Task directions >> When the string "Vantagem" is part of a line below, that line should be copied.

(Beginning of Entries supplied)

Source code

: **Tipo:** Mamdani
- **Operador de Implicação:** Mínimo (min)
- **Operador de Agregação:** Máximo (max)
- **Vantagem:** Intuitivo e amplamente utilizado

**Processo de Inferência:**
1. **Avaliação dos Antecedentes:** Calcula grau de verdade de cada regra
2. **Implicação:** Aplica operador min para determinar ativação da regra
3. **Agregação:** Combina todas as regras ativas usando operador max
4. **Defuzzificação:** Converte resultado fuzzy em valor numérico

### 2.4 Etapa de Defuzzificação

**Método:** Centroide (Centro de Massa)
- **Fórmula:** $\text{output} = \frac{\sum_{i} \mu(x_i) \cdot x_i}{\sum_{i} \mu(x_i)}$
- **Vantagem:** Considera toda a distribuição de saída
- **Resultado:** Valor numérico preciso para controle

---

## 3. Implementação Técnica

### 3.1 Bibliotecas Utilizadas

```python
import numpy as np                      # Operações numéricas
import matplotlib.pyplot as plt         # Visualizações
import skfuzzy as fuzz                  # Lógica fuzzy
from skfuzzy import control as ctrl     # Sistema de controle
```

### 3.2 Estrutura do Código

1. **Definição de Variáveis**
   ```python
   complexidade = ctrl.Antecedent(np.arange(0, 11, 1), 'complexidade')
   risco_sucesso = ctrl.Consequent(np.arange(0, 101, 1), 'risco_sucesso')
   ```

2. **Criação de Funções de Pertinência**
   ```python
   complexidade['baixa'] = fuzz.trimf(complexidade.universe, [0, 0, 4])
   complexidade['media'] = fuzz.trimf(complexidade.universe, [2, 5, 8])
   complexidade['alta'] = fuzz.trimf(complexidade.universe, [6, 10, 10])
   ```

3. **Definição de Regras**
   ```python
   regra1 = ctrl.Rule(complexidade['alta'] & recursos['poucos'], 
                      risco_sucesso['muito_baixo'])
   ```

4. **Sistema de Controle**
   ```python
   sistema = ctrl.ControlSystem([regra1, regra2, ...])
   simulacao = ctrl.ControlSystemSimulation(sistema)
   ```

(End of Entries supplied)

Solution >>
- **Vantagem:** Intuitivo e amplamente utilizado
- **Vantagem:** Considera toda a distribuição de saída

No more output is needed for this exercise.